_What to produce_: Your answer must consist of the records below, reproduced exactly, with every picture removed.
======== Source material ========
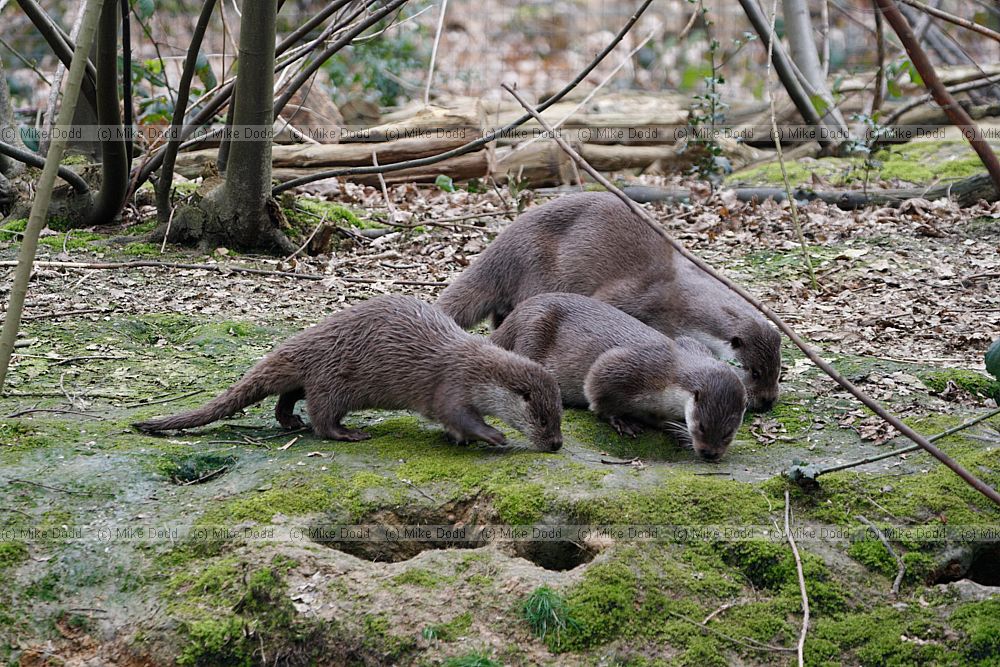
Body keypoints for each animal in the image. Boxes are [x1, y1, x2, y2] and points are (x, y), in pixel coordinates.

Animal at [134, 295, 564, 451]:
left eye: (560, 417)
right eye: (542, 420)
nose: (557, 444)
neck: (476, 368)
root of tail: (306, 340)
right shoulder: (452, 385)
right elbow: (457, 416)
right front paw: (493, 436)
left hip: (319, 376)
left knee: (291, 394)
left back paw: (289, 421)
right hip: (336, 381)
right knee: (322, 417)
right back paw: (348, 432)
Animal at [436, 191, 781, 411]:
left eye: (777, 371)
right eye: (754, 372)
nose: (768, 401)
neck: (677, 300)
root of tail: (501, 246)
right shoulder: (631, 295)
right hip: (538, 272)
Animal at [490, 293, 747, 460]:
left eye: (728, 433)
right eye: (701, 426)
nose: (710, 453)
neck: (668, 381)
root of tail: (516, 314)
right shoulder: (629, 366)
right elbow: (598, 393)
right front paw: (622, 421)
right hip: (532, 331)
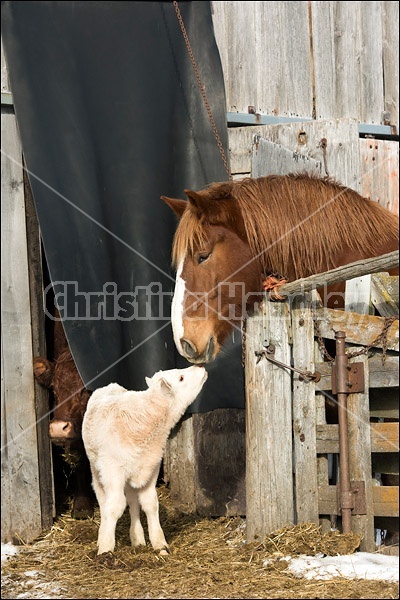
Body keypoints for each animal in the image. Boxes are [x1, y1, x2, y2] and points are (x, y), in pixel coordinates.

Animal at [80, 364, 206, 556]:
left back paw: (137, 539)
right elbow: (114, 506)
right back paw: (103, 536)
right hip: (97, 469)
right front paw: (106, 548)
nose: (200, 366)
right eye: (181, 378)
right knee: (103, 500)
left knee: (132, 501)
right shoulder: (113, 471)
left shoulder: (151, 467)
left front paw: (160, 544)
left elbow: (150, 503)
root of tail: (110, 385)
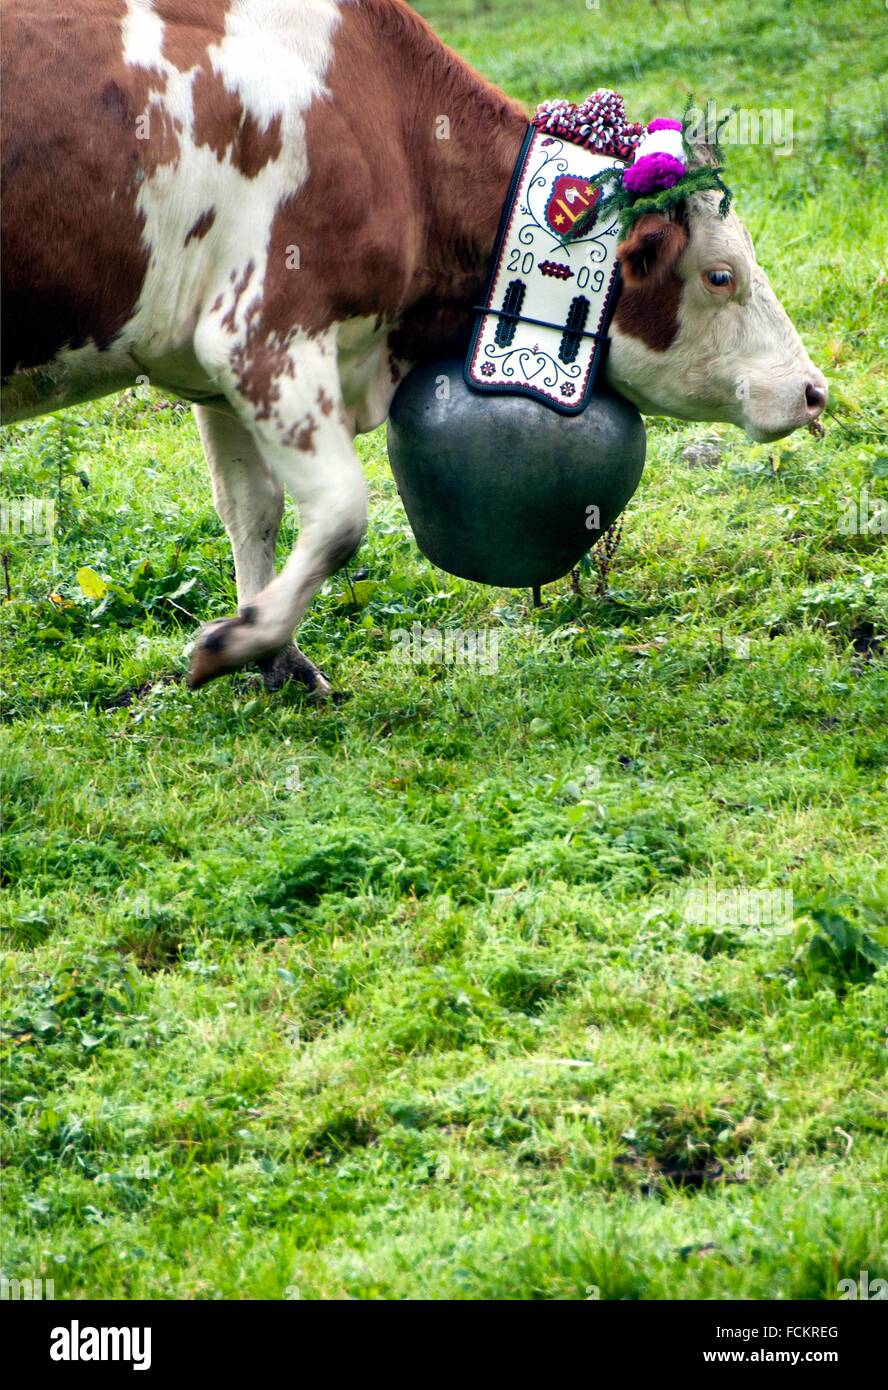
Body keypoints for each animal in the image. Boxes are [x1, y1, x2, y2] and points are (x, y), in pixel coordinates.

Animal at [1, 0, 828, 695]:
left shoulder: (209, 360)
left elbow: (252, 510)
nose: (812, 389)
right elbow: (340, 515)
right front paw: (235, 644)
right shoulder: (264, 325)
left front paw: (277, 659)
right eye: (721, 275)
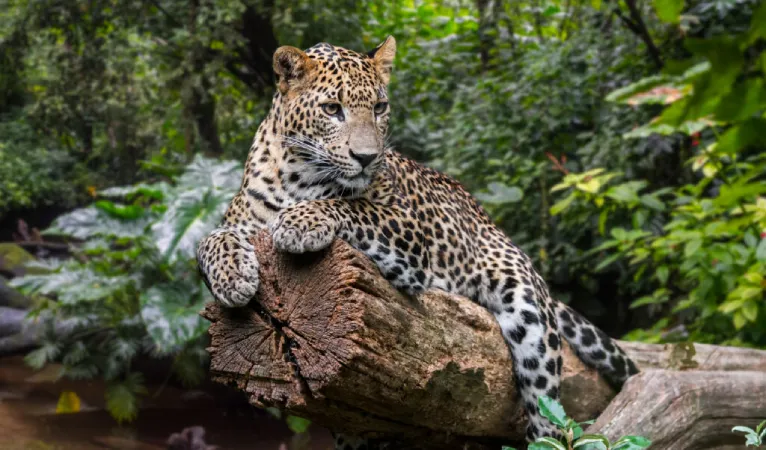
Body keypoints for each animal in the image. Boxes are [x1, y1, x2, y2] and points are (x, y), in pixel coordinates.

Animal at [196, 36, 639, 449]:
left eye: (379, 107)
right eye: (332, 109)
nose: (366, 157)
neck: (298, 176)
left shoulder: (406, 227)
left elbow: (352, 207)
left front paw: (301, 222)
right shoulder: (241, 219)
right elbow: (209, 240)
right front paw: (232, 277)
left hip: (527, 308)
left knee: (548, 415)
========
_Expected answer_:
Body keypoints for each animal in the image. Boxes are [x1, y1, x2, y2] and points are (x, y), in pixel coordinates.

Animal at [134, 295, 564, 451]:
left eye: (560, 417)
right eye: (542, 420)
nose: (557, 444)
neck: (476, 368)
root of tail: (306, 340)
right shoulder: (452, 385)
right elbow: (457, 416)
right front paw: (493, 436)
left hip: (319, 376)
left knee: (291, 394)
left back paw: (289, 421)
right hip: (336, 381)
right knee: (322, 417)
right back paw: (348, 432)
Animal at [436, 191, 781, 411]:
left eye: (777, 371)
right eye: (754, 372)
nose: (768, 401)
neck: (677, 300)
root of tail: (501, 246)
right shoulder: (631, 295)
right hip: (538, 272)
Animal at [490, 293, 747, 460]:
left eye: (728, 433)
right eye: (701, 426)
nose: (710, 453)
neck: (668, 381)
root of tail: (516, 314)
right shoulder: (629, 366)
right elbow: (598, 393)
right front paw: (622, 421)
right hip: (532, 331)
Body keypoints for each animal in the image. Boxes are [x1, y1, x2, y2] and points are (x, y), in pixel coordinates.

Animal at [80, 364, 206, 556]:
left back paw: (137, 539)
right elbow: (114, 506)
right back paw: (103, 536)
right hip: (97, 469)
right front paw: (106, 548)
nose: (200, 366)
right eye: (181, 378)
right knee: (103, 500)
left knee: (132, 501)
right shoulder: (113, 471)
left shoulder: (151, 467)
left front paw: (160, 544)
left elbow: (150, 503)
root of tail: (110, 385)
Body keypoints for each animal in the image. Boxes are [x1, y1, x2, y2] and points are (x, y), in pixel coordinates.

Animal at [1, 0, 828, 695]:
left shoulder: (209, 360)
left elbow: (252, 510)
nose: (812, 389)
right elbow: (340, 515)
right front paw: (235, 644)
right shoulder: (264, 325)
left front paw: (277, 659)
right eye: (721, 275)
Body keypoints for each animal in the image. Boxes are [x1, y1, x2, y2] and points are (x, y), in pixel coordinates.

Animal at [196, 36, 639, 449]:
left eye: (379, 107)
right eye: (332, 109)
nose: (366, 157)
neck: (298, 176)
left shoulder: (406, 227)
left elbow: (352, 207)
left front paw: (301, 222)
right shoulder: (241, 219)
right elbow: (209, 240)
right front paw: (232, 277)
left hip: (527, 308)
left knee: (548, 415)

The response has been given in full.